## Task requirements
What lines of the data hold the string "Right"? Copy them all.

## Entries shown
::::

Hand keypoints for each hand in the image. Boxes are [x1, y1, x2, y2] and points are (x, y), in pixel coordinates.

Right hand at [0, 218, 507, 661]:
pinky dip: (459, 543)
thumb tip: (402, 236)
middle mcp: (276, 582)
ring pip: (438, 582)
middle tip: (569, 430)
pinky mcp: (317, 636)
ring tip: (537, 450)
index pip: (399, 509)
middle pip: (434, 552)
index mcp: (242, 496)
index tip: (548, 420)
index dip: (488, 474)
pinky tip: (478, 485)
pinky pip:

::::

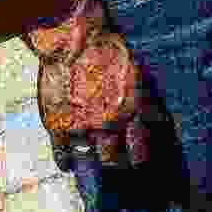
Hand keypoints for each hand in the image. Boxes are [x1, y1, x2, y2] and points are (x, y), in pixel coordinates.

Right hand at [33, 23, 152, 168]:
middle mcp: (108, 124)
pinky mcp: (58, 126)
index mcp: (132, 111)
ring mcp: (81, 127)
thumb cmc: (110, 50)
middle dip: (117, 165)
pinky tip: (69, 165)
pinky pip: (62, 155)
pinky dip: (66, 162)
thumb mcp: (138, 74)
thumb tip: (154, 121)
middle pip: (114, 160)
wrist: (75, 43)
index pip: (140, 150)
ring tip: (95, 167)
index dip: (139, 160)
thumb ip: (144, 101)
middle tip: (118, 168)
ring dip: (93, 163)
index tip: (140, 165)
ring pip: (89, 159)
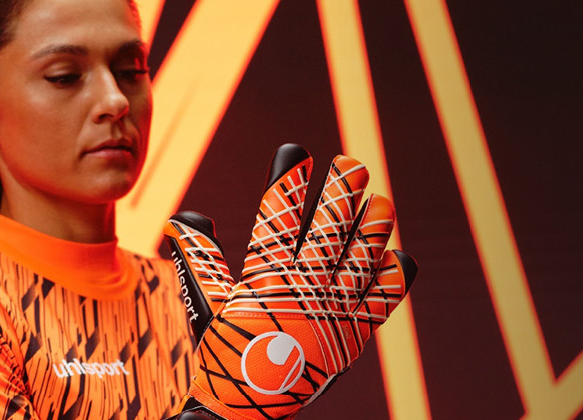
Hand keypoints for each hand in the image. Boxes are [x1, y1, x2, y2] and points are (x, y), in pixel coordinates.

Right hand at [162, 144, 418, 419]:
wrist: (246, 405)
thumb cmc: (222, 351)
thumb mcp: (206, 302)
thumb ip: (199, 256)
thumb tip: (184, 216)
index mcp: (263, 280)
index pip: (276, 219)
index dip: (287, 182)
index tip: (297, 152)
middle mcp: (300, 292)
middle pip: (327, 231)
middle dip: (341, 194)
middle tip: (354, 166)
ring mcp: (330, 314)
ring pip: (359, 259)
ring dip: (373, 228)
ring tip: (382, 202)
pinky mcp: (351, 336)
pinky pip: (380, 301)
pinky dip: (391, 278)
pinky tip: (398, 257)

::::

## Task answer
Right hand at [0, 218, 507, 661]:
Right hand at [33, 23, 152, 168]:
Right hand at [162, 144, 418, 419]:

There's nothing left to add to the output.